Data:

"""

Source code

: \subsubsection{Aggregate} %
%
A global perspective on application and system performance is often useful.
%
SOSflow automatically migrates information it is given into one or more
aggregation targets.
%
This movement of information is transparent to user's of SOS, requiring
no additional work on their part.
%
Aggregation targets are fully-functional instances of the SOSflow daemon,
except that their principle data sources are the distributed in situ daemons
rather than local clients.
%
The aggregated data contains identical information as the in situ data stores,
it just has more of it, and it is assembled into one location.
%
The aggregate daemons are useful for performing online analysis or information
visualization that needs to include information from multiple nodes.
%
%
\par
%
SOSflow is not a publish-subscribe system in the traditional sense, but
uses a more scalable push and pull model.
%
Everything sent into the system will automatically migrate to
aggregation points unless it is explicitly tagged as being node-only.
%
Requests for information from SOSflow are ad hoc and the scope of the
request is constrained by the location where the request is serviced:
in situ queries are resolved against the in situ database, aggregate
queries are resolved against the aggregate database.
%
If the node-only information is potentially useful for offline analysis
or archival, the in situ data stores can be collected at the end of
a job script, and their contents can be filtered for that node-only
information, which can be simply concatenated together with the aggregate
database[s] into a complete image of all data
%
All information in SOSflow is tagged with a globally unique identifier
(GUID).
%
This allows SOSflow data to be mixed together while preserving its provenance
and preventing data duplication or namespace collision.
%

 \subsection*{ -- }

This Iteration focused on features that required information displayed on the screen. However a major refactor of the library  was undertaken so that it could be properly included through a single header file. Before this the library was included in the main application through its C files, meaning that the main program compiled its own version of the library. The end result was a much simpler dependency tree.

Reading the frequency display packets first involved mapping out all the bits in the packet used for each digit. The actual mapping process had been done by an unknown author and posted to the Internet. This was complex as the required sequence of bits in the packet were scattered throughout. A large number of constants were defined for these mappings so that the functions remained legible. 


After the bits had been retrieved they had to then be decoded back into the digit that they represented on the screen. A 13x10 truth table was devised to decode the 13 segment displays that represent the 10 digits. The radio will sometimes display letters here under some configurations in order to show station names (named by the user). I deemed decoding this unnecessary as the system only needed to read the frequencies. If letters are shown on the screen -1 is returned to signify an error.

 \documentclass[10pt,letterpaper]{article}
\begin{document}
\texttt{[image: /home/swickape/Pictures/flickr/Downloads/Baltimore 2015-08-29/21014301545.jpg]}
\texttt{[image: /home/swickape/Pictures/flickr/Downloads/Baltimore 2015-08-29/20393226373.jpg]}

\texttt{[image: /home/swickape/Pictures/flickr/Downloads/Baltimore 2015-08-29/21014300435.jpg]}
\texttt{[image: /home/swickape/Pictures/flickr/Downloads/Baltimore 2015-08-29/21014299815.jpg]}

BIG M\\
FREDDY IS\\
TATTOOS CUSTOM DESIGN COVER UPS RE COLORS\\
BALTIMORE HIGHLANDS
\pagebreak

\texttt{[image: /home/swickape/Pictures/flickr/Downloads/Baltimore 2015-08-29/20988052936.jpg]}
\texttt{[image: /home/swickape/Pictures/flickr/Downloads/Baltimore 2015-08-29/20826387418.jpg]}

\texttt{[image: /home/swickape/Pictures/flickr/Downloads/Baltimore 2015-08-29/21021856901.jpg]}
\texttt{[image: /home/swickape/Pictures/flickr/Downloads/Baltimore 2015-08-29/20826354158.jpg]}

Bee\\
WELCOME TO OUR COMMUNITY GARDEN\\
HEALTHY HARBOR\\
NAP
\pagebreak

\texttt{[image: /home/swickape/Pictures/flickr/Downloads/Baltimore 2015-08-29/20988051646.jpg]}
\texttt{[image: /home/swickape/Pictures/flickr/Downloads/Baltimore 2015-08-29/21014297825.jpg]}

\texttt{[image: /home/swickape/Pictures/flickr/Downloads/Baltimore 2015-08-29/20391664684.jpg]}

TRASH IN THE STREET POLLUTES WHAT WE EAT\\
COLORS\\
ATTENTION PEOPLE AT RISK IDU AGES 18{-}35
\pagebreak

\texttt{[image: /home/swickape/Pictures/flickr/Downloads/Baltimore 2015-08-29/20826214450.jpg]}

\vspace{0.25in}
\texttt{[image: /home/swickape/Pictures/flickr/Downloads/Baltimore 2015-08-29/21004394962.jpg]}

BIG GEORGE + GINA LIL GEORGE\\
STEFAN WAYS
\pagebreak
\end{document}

"""

Exercise objective: Copy out each record from above, exactly.

Solved exercise:
Source code

: \subsubsection{Aggregate} %
%
A global perspective on application and system performance is often useful.
%
SOSflow automatically migrates information it is given into one or more
aggregation targets.
%
This movement of information is transparent to user's of SOS, requiring
no additional work on their part.
%
Aggregation targets are fully-functional instances of the SOSflow daemon,
except that their principle data sources are the distributed in situ daemons
rather than local clients.
%
The aggregated data contains identical information as the in situ data stores,
it just has more of it, and it is assembled into one location.
%
The aggregate daemons are useful for performing online analysis or information
visualization that needs to include information from multiple nodes.
%
%
\par
%
SOSflow is not a publish-subscribe system in the traditional sense, but
uses a more scalable push and pull model.
%
Everything sent into the system will automatically migrate to
aggregation points unless it is explicitly tagged as being node-only.
%
Requests for information from SOSflow are ad hoc and the scope of the
request is constrained by the location where the request is serviced:
in situ queries are resolved against the in situ database, aggregate
queries are resolved against the aggregate database.
%
If the node-only information is potentially useful for offline analysis
or archival, the in situ data stores can be collected at the end of
a job script, and their contents can be filtered for that node-only
information, which can be simply concatenated together with the aggregate
database[s] into a complete image of all data
%
All information in SOSflow is tagged with a globally unique identifier
(GUID).
%
This allows SOSflow data to be mixed together while preserving its provenance
and preventing data duplication or namespace collision.
%

 \subsection*{ -- }

This Iteration focused on features that required information displayed on the screen. However a major refactor of the library  was undertaken so that it could be properly included through a single header file. Before this the library was included in the main application through its C files, meaning that the main program compiled its own version of the library. The end result was a much simpler dependency tree.

Reading the frequency display packets first involved mapping out all the bits in the packet used for each digit. The actual mapping process had been done by an unknown author and posted to the Internet. This was complex as the required sequence of bits in the packet were scattered throughout. A large number of constants were defined for these mappings so that the functions remained legible. 


After the bits had been retrieved they had to then be decoded back into the digit that they represented on the screen. A 13x10 truth table was devised to decode the 13 segment displays that represent the 10 digits. The radio will sometimes display letters here under some configurations in order to show station names (named by the user). I deemed decoding this unnecessary as the system only needed to read the frequencies. If letters are shown on the screen -1 is returned to signify an error.

 \documentclass[10pt,letterpaper]{article}
\begin{document}
\texttt{[image: /home/swickape/Pictures/flickr/Downloads/Baltimore 2015-08-29/21014301545.jpg]}
\texttt{[image: /home/swickape/Pictures/flickr/Downloads/Baltimore 2015-08-29/20393226373.jpg]}

\texttt{[image: /home/swickape/Pictures/flickr/Downloads/Baltimore 2015-08-29/21014300435.jpg]}
\texttt{[image: /home/swickape/Pictures/flickr/Downloads/Baltimore 2015-08-29/21014299815.jpg]}

BIG M\\
FREDDY IS\\
TATTOOS CUSTOM DESIGN COVER UPS RE COLORS\\
BALTIMORE HIGHLANDS
\pagebreak

\texttt{[image: /home/swickape/Pictures/flickr/Downloads/Baltimore 2015-08-29/20988052936.jpg]}
\texttt{[image: /home/swickape/Pictures/flickr/Downloads/Baltimore 2015-08-29/20826387418.jpg]}

\texttt{[image: /home/swickape/Pictures/flickr/Downloads/Baltimore 2015-08-29/21021856901.jpg]}
\texttt{[image: /home/swickape/Pictures/flickr/Downloads/Baltimore 2015-08-29/20826354158.jpg]}

Bee\\
WELCOME TO OUR COMMUNITY GARDEN\\
HEALTHY HARBOR\\
NAP
\pagebreak

\texttt{[image: /home/swickape/Pictures/flickr/Downloads/Baltimore 2015-08-29/20988051646.jpg]}
\texttt{[image: /home/swickape/Pictures/flickr/Downloads/Baltimore 2015-08-29/21014297825.jpg]}

\texttt{[image: /home/swickape/Pictures/flickr/Downloads/Baltimore 2015-08-29/20391664684.jpg]}

TRASH IN THE STREET POLLUTES WHAT WE EAT\\
COLORS\\
ATTENTION PEOPLE AT RISK IDU AGES 18{-}35
\pagebreak

\texttt{[image: /home/swickape/Pictures/flickr/Downloads/Baltimore 2015-08-29/20826214450.jpg]}

\vspace{0.25in}
\texttt{[image: /home/swickape/Pictures/flickr/Downloads/Baltimore 2015-08-29/21004394962.jpg]}

BIG GEORGE + GINA LIL GEORGE\\
STEFAN WAYS
\pagebreak
\end{document}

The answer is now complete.